- Born: 12 May 1917 Schloss Louisenlund, Güby, near Eckernförde, Schleswig, Schleswig-Holstein, Germany
- Died: 10 August 1944 (aged 27) Jedlińsk, General Government, Germany

Names
- John Albert Victor Alexander Frederick Ernest Godfrey Augustus Henry Valdemar German: Hans Albrecht Viktor Alexander Friedrich Ernst Gottfried August Heinrich Waldemar
- House: Glücksburg
- Father: Wilhelm Friedrich, Duke of Schleswig-Holstein
- Mother: Princess Marie Melita of Hohenlohe-Langenburg

= Hans Albrecht, Hereditary Prince of Schleswig-Holstein =

Hans Albrecht was titled Hereditary Prince of Schleswig-Holstein-Sonderburg-Glücksburg, and from 1931 onwards of Schleswig-Holstein.

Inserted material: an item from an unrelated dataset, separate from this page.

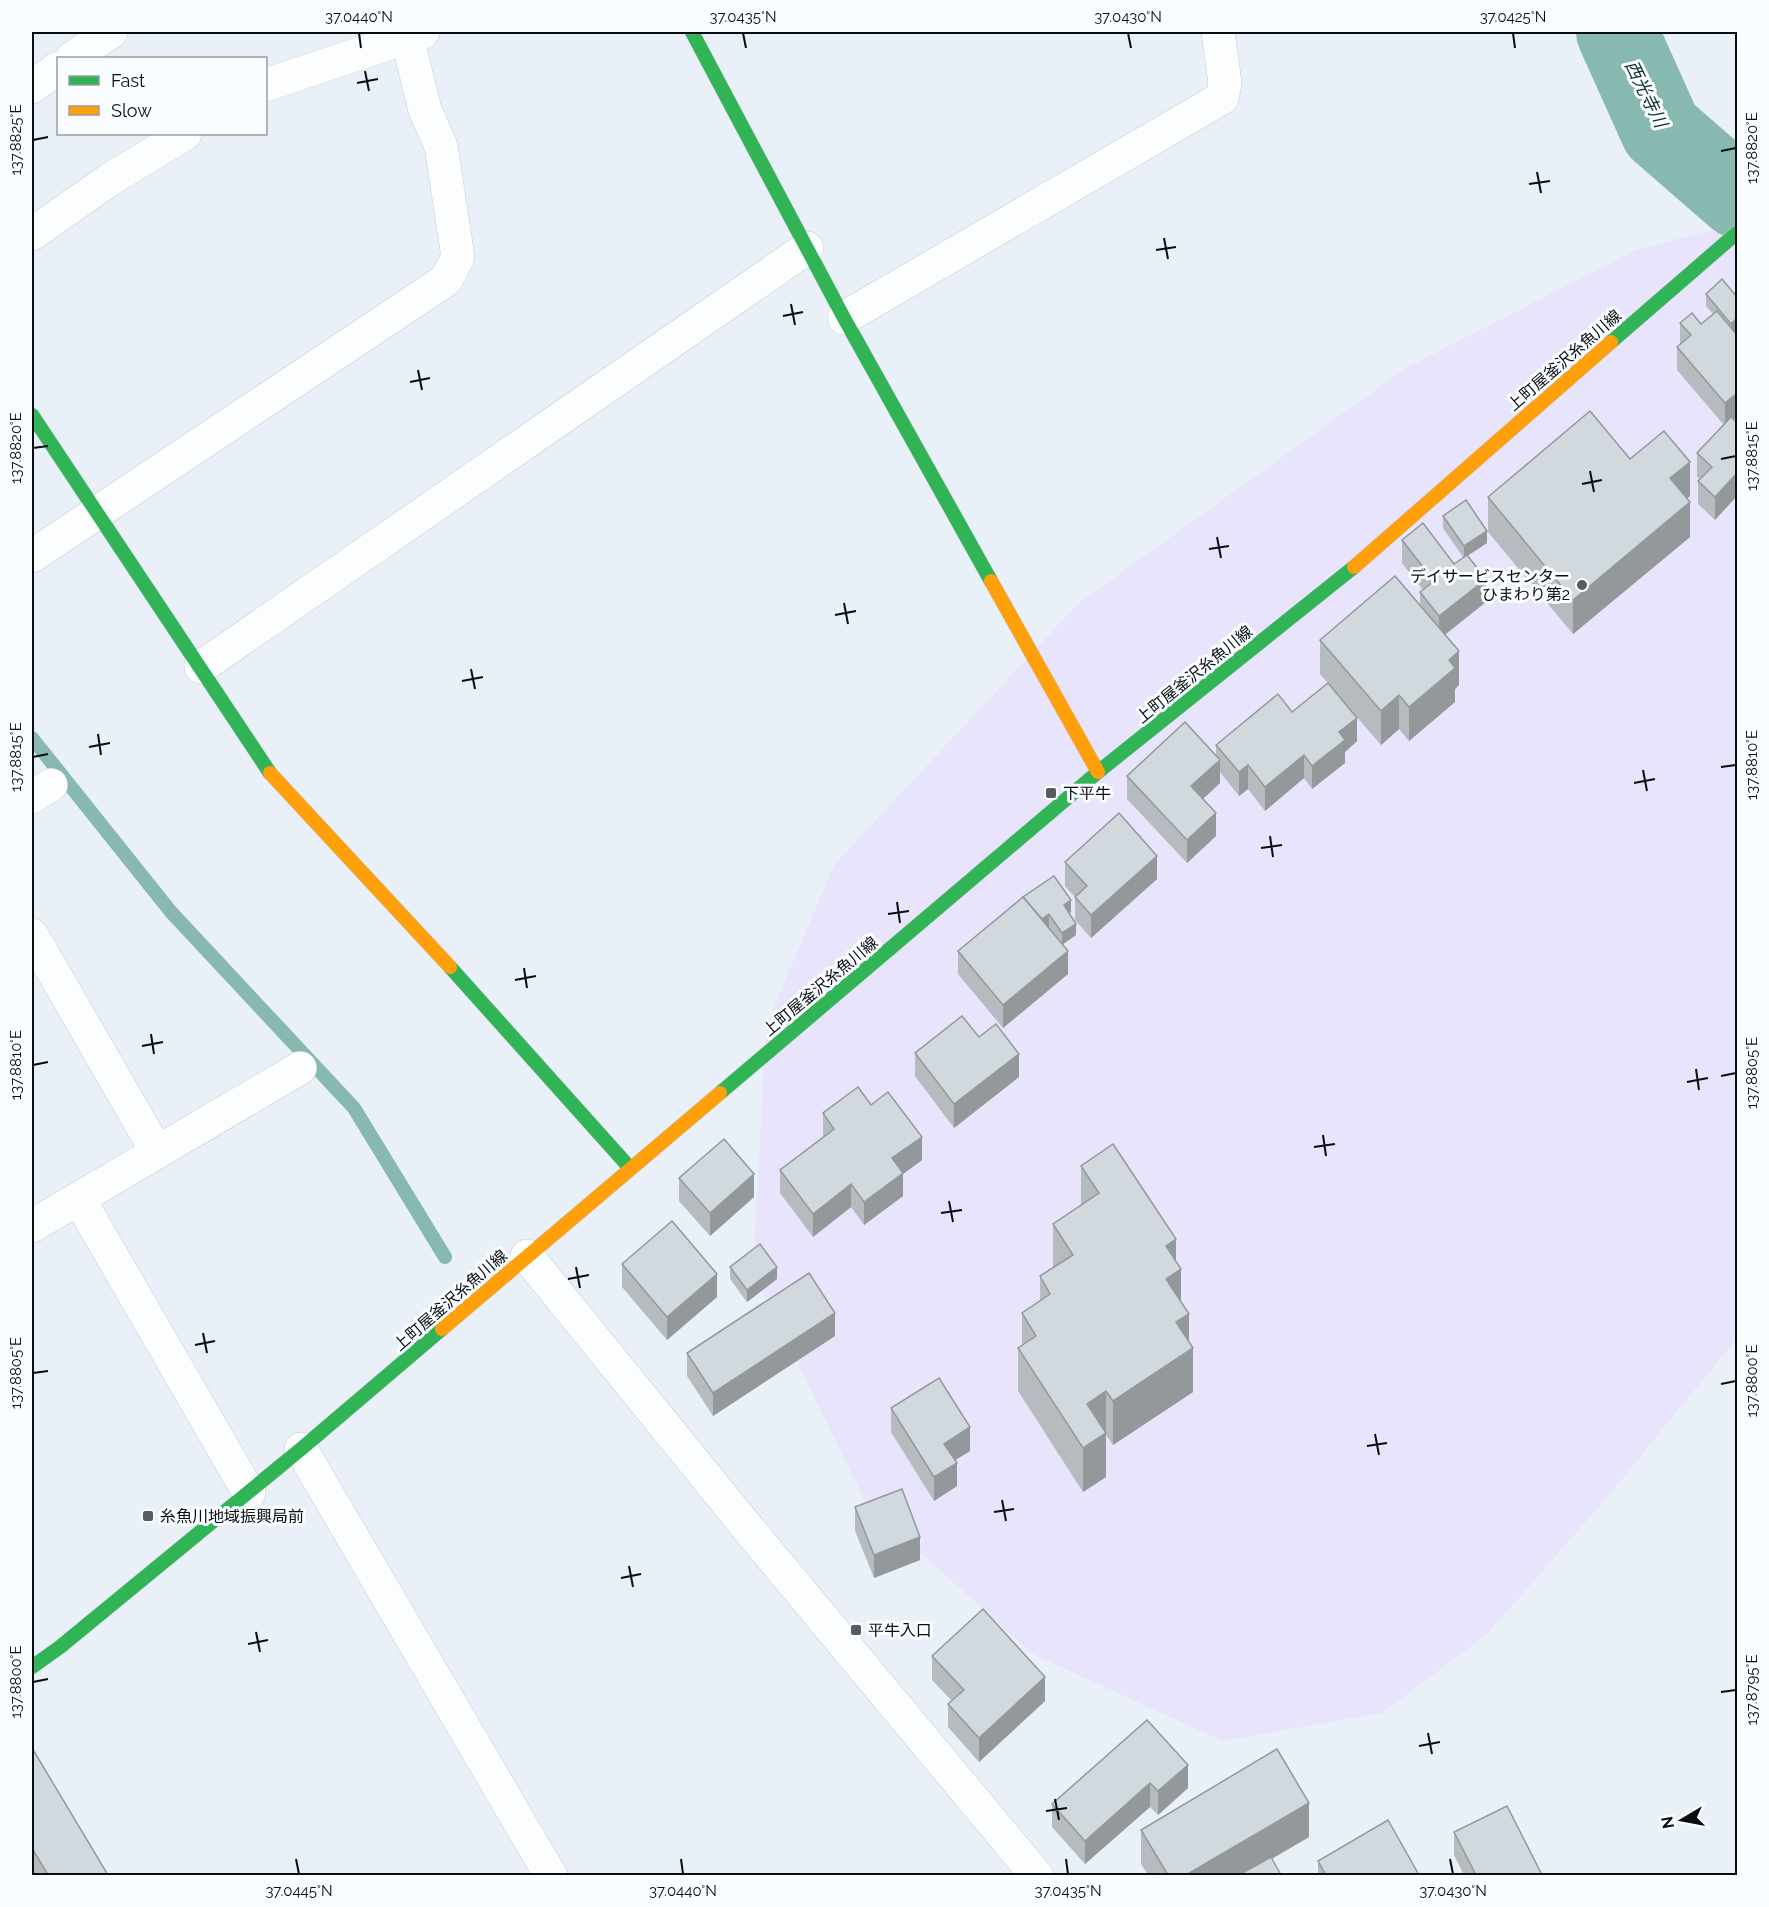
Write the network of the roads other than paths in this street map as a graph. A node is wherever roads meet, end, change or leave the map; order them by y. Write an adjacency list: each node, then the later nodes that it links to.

He was the Hereditary Prince of Schleswig-Holstein and the heir apparent to the Head of the House of Oldenburg.

He was the eldest son of Wilhelm Friedrich, Duke of Schleswig-Holstein, and Princess Marie Melita of Hohenlohe-Langenburg. He fought in the Second World War between 1939 and 1944 when he died from wounds received in action near Jedlińsk, Poland.